Let $d\in\mathbb N$ and $W_1,\ldots,W_d$ be mutually independent, identically distributed and square-integrable real-valued random variables on a probability space $(\Omega,\mathcal A,\operatorname P)$. By the strong law of large numbers, $$\frac1d\sum_{i=1}^dW_i\xrightarrow{d\to\infty}\operatorname E\left[W_1\right]\;\;\;\text{almost surely.}\tag1$$
Now let $$\lambda_d:=\frac1{d^\alpha}$$ for some $\alpha>0$. I would like to conclude $$\liminf_{d\to\infty}\lambda_d^2\sum_{i=1}^dW_i=\begin{cases}-\infty&\text{, if }\alpha<1/2\\0&\text{, if }\alpha>1/2.\end{cases}\tag2$$
It might be crucial to observe $$\lambda_d^2=\frac1{d^{2\alpha-1}}\cdot\frac1d\tag3$$ and $$\lim_{d\to\infty}\frac1{d^{2\alpha-1}}=\begin{cases}\infty&\text{, if }\alpha<1/2\\0&\text{, if }\alpha>1/2.\end{cases}\tag4$$
By $(3)$, $(1)$ and $(4)$ we should at least be able to conclude $$\lambda_d^2\left|\sum_{i=1}^dW_i\right|\le\lambda_d^2\left|\sum_{i=1}^dW_i-\operatorname E\left[W_1\right]\right|+\lambda_d^2\operatorname E\left[W_1\right]\xrightarrow{d\to\infty}0,\tag5$$ if $\alpha>1/2$, and hence the limit inferior in $(2)$ is an actual limit and equal to $0$ as desired.
Assuming that I did no mistake in my reasoning, how can we show the other case $\alpha<1/2$?
EDIT: As the claim seems to be wrong in general, assume that $W_i$ is of the form $$W_i=(\ln f)''(X_i)Z_i^2,$$ where $f\in C^3(\mathbb R)$ with $f>0$, $\int f(x)\:{\rm d}x<\infty$ and $(\ln f)'$ being Lipschitz continuous, $(X_1,\ldots,X_d)$ is a random variable on $(\Omega,\mathcal A,\operatorname P)$ with density $$\mathbb R^d\ni x\mapsto\prod_{i=1}^df(x_i)$$ with respect to the Lebesgue measure on $\mathcal B(\mathbb R^d)$ and $(Z_1,\ldots,Z_d)$ is distributed according to the $d$-dimensional standard normal distribution. It might be worth noting that the assumptions imply that $f(x)\xrightarrow{|x|\to\infty}0$ and $f'(x)\xrightarrow{|x|\to\infty}0$.

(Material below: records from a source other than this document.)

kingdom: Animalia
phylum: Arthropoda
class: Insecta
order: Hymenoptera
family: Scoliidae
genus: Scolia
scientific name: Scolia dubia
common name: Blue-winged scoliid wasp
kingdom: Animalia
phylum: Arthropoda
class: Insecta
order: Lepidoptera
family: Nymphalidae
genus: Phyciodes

The law of the iterated logarithm gives part of the correct answer. Assuming $EW_i=0$ and $EW_i^2=1$, one has $$\liminf_{d\to\infty}\frac {\sum_{i=1}^d W_i}{\sqrt{2d\log\log d}}=-1,$$ from which the critical value of $\alpha=1/4$ not $1/2$ as you have it.
More generally, if $EW_1=\mu$ and $\text{Var}(W_1)=\sigma^2$, one can write $$ \sum_{i=1}^d W_i = d \mu + \sigma \sqrt{2 d \log \log d} \,T_d$$ where with probability $1$, both $\limsup_d \,T_d=1$ and $\liminf_d T_d = -1$. Dividing both sides by $d^{2\alpha}$ gives $$ Q_d = \frac{\sum_{i=1}^d W_i}{d^{2\alpha}} = \frac\mu{d^{2\alpha-1}} + \sigma T_d \frac{\sqrt{2 d \log \log d}}{d^{2\alpha}}.$$ From this one can read off $\liminf Q_d$, depending on the values of $\mu$ and $\alpha$.